Untuk menyelamatkan negeri dan umat ini tidak lain adalah kita kembali memurnikan dan menegakkan ajaran Allah pencipta kita, ketika umat semakin jauh dari ajarannya semakin gencar pula azab yang akan diterima dan ditimpahkan, oleh karena itu ada baiknya kita menilik kembali perkataan Syaikh Ali Hasan Al-Atsari bahwa tidak ada jalan lain dalam mengembalikan umat dan memperbaiki umat ini kecuali dengan tashfiyah dan tarbiyah sebagaimana yang disebutkan di dalam kitabnya “At-Tashfiah wat Tarbiyah”, “Bahwa kondisi yang buruk yang menimpa kaum muslimin dewasa ini adalah akibat terlalu jauhnya mereka dari kitab Allah dan sunnah RasulNya “. Kenapa hal itu bisa terjadi, Syaikh Abdurrahman Ibnu Yahya Al-Muallimi Al-Yamani tokoh ulama salaf abad XIV H yang dinukil dalam buku At-Tashfiah wat Tarbiyah hal 19-20 bahwa hal itu terpulang pada tiga persoalan.
1. Tercampurnya ajaran yang bukan dari Islam dengan ajaran Islam.
2. Lemahnya kepercayaan orang akan apa yang menjadi ajaran Islam.
3. Tidak adanya pengamalan (penerapan) terhadap hukum-hukum Islam.
أَقُولُ قَوْ لِي هَذَا وَاسْتَغْفِرُوا اللهَ ِليْ وَ لَكُمْ إِنَّهُ هُوَ الْغَفُورُ الرَّحِيْمُ.
Syaikh Ali Hasan Al-Atsari melanjutkan dalam kitabnya bahwa ada tiga hal pokok yang mendasar dalam mengatur sistem tarbiyah (pembinaan) yang merupakan rangkaian dari tashfiyah.
a.
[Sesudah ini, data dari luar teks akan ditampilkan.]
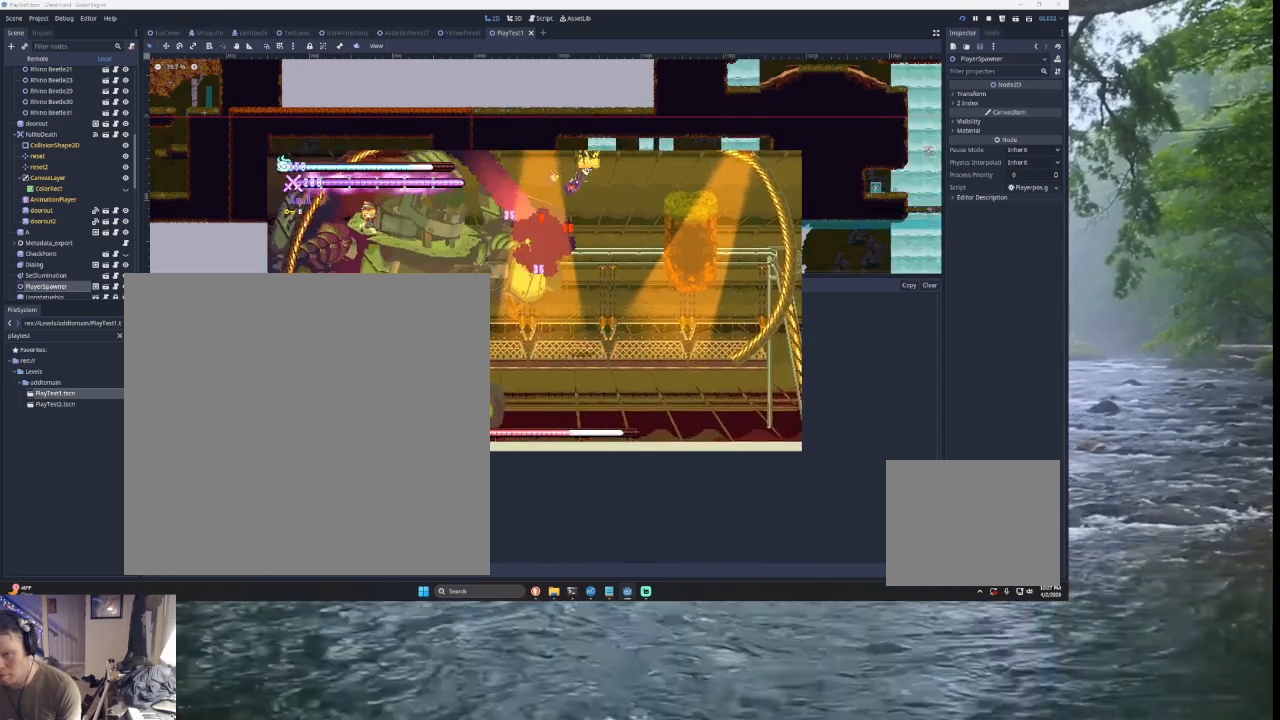
{"buttons": [], "left_stick": "left", "right_stick": "center", "events": [[33, "SQUARE", "down"], [133, "left_stick", "center"], [167, "SQUARE", "up"], [333, "SQUARE", "down"], [433, "SQUARE", "up"], [500, "left_stick", "left"]]}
Menitik beratkan pada kebangkitan aqidah tauhid dan pembersihan dari segala bentuk bid’ah dan penyelewengan-penyelewengannya.
b. Barometer semua pembinaan adalah Al-Qur’an dan As-Sunah. Dengan praktek-praktek yang diterapkan para salafus shalih dan ulama-ulama rabbani yang mengakar pemahamannya terhadap Al-Qur’an dan As-Sunah.
c. Bahwa tarbiyah haruslah menyangkut pengarahan umum yang erat hubungannya dengan kehidupan sehari-hari, seperti keyakinan, norma-norma, adat-adat, tradisi, kegiatan kantor, politik, sosial dan seterusnya (At-Tashfiah wat Tarbiyah hal. 101).
Yang terakhir. Apakah keadaan dan kenyataan yang menimpa kita selama ini tidak menjadikan kita berfikir dan berbenah diri untuk hidup yang akan datang, kehidupan abadi yang menentukan sengsara atau bahagia.
“Maka apakah penduduk negeri itu merasa aman dari kedatangan siksaan Kami kepada mereka di malam hari di waktu mereka sedang tidur”.
(Al-A’raf: 97).
“Maka apakah mereka merasa aman dari adzab Allah (yang tidak terduga-duga)? Tidaklah merasa aman dari adzab Allah kecuali orang-orang yang merugi”. (Al-A’raf: 99).